Saved data entries:

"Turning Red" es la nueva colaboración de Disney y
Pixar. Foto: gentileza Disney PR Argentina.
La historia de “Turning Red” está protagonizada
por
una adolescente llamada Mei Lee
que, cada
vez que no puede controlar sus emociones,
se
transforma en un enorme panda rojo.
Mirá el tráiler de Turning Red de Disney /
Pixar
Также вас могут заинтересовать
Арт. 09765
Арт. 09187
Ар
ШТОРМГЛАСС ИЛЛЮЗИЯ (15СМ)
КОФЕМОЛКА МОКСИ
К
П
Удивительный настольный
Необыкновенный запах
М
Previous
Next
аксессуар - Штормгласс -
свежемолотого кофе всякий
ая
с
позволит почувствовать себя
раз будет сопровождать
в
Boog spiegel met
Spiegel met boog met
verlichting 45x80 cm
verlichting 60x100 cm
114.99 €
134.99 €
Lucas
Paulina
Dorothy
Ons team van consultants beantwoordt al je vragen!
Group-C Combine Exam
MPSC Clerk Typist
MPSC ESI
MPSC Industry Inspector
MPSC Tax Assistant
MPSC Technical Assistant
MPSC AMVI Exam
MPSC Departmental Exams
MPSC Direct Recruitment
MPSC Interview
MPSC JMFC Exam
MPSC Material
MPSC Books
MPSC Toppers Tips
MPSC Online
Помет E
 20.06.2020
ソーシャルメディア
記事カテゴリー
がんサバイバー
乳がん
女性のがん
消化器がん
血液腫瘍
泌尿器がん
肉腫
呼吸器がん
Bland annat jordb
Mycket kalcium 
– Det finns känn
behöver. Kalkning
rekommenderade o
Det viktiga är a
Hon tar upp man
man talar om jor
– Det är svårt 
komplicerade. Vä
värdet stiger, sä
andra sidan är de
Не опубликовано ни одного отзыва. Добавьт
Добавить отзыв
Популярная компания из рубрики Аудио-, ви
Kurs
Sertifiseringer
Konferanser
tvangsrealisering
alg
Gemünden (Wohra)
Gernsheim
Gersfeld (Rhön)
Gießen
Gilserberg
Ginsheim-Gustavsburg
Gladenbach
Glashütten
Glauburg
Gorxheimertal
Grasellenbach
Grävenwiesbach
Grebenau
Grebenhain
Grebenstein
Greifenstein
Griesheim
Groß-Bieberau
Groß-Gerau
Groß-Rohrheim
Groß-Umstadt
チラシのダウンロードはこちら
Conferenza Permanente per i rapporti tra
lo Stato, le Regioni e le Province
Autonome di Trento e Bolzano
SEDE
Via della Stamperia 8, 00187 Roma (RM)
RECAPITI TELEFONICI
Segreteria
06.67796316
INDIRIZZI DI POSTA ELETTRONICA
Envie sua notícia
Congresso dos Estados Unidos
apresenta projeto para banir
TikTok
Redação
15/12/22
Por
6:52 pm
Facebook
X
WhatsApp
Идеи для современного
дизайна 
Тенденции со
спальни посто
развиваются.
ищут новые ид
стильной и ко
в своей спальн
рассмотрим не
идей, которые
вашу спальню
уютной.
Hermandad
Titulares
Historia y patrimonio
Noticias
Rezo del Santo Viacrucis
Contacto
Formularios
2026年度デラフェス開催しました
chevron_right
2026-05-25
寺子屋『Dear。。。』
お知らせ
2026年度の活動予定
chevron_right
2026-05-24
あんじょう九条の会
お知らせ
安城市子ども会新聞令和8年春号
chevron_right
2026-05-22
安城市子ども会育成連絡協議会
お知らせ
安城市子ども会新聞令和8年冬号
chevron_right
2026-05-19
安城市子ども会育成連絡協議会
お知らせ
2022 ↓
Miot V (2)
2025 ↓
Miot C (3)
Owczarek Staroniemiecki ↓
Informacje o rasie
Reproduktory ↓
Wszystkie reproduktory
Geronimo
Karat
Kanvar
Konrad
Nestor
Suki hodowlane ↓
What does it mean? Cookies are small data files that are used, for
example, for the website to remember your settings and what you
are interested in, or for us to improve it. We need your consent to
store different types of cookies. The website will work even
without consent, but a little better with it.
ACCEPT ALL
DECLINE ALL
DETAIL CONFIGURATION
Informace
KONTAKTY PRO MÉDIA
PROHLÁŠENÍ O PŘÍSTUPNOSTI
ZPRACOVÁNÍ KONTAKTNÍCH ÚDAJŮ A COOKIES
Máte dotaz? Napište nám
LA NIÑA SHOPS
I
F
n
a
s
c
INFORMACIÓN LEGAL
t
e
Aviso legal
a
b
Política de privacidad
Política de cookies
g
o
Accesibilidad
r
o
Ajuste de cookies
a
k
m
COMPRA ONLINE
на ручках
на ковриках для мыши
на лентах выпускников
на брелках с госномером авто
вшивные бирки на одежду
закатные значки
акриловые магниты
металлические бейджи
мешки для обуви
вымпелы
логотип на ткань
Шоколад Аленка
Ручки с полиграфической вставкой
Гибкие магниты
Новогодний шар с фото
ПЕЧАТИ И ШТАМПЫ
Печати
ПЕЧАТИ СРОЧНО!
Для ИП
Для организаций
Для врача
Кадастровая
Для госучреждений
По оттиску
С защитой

### What is expected
Please return every line of the entries above without changing a single character.

### Written answer
"Turning Red" es la nueva colaboración de Disney y
Pixar. Foto: gentileza Disney PR Argentina.
La historia de “Turning Red” está protagonizada
por
una adolescente llamada Mei Lee
que, cada
vez que no puede controlar sus emociones,
se
transforma en un enorme panda rojo.
Mirá el tráiler de Turning Red de Disney /
Pixar
Также вас могут заинтересовать
Арт. 09765
Арт. 09187
Ар
ШТОРМГЛАСС ИЛЛЮЗИЯ (15СМ)
КОФЕМОЛКА МОКСИ
К
П
Удивительный настольный
Необыкновенный запах
М
Previous
Next
аксессуар - Штормгласс -
свежемолотого кофе всякий
ая
с
позволит почувствовать себя
раз будет сопровождать
в
Boog spiegel met
Spiegel met boog met
verlichting 45x80 cm
verlichting 60x100 cm
114.99 €
134.99 €
Lucas
Paulina
Dorothy
Ons team van consultants beantwoordt al je vragen!
Group-C Combine Exam
MPSC Clerk Typist
MPSC ESI
MPSC Industry Inspector
MPSC Tax Assistant
MPSC Technical Assistant
MPSC AMVI Exam
MPSC Departmental Exams
MPSC Direct Recruitment
MPSC Interview
MPSC JMFC Exam
MPSC Material
MPSC Books
MPSC Toppers Tips
MPSC Online
Помет E
 20.06.2020
ソーシャルメディア
記事カテゴリー
がんサバイバー
乳がん
女性のがん
消化器がん
血液腫瘍
泌尿器がん
肉腫
呼吸器がん
Bland annat jordb
Mycket kalcium 
– Det finns känn
behöver. Kalkning
rekommenderade o
Det viktiga är a
Hon tar upp man
man talar om jor
– Det är svårt 
komplicerade. Vä
värdet stiger, sä
andra sidan är de
Не опубликовано ни одного отзыва. Добавьт
Добавить отзыв
Популярная компания из рубрики Аудио-, ви
Kurs
Sertifiseringer
Konferanser
tvangsrealisering
alg
Gemünden (Wohra)
Gernsheim
Gersfeld (Rhön)
Gießen
Gilserberg
Ginsheim-Gustavsburg
Gladenbach
Glashütten
Glauburg
Gorxheimertal
Grasellenbach
Grävenwiesbach
Grebenau
Grebenhain
Grebenstein
Greifenstein
Griesheim
Groß-Bieberau
Groß-Gerau
Groß-Rohrheim
Groß-Umstadt
チラシのダウンロードはこちら
Conferenza Permanente per i rapporti tra
lo Stato, le Regioni e le Province
Autonome di Trento e Bolzano
SEDE
Via della Stamperia 8, 00187 Roma (RM)
RECAPITI TELEFONICI
Segreteria
06.67796316
INDIRIZZI DI POSTA ELETTRONICA
Envie sua notícia
Congresso dos Estados Unidos
apresenta projeto para banir
TikTok
Redação
15/12/22
Por
6:52 pm
Facebook
X
WhatsApp
Идеи для современного
дизайна 
Тенденции со
спальни посто
развиваются.
ищут новые ид
стильной и ко
в своей спальн
рассмотрим не
идей, которые
вашу спальню
уютной.
Hermandad
Titulares
Historia y patrimonio
Noticias
Rezo del Santo Viacrucis
Contacto
Formularios
2026年度デラフェス開催しました
chevron_right
2026-05-25
寺子屋『Dear。。。』
お知らせ
2026年度の活動予定
chevron_right
2026-05-24
あんじょう九条の会
お知らせ
安城市子ども会新聞令和8年春号
chevron_right
2026-05-22
安城市子ども会育成連絡協議会
お知らせ
安城市子ども会新聞令和8年冬号
chevron_right
2026-05-19
安城市子ども会育成連絡協議会
お知らせ
2022 ↓
Miot V (2)
2025 ↓
Miot C (3)
Owczarek Staroniemiecki ↓
Informacje o rasie
Reproduktory ↓
Wszystkie reproduktory
Geronimo
Karat
Kanvar
Konrad
Nestor
Suki hodowlane ↓
What does it mean? Cookies are small data files that are used, for
example, for the website to remember your settings and what you
are interested in, or for us to improve it. We need your consent to
store different types of cookies. The website will work even
without consent, but a little better with it.
ACCEPT ALL
DECLINE ALL
DETAIL CONFIGURATION
Informace
KONTAKTY PRO MÉDIA
PROHLÁŠENÍ O PŘÍSTUPNOSTI
ZPRACOVÁNÍ KONTAKTNÍCH ÚDAJŮ A COOKIES
Máte dotaz? Napište nám
LA NIÑA SHOPS
I
F
n
a
s
c
INFORMACIÓN LEGAL
t
e
Aviso legal
a
b
Política de privacidad
Política de cookies
g
o
Accesibilidad
r
o
Ajuste de cookies
a
k
m
COMPRA ONLINE
на ручках
на ковриках для мыши
на лентах выпускников
на брелках с госномером авто
вшивные бирки на одежду
закатные значки
акриловые магниты
металлические бейджи
мешки для обуви
вымпелы
логотип на ткань
Шоколад Аленка
Ручки с полиграфической вставкой
Гибкие магниты
Новогодний шар с фото
ПЕЧАТИ И ШТАМПЫ
Печати
ПЕЧАТИ СРОЧНО!
Для ИП
Для организаций
Для врача
Кадастровая
Для госучреждений
По оттиску
С защитой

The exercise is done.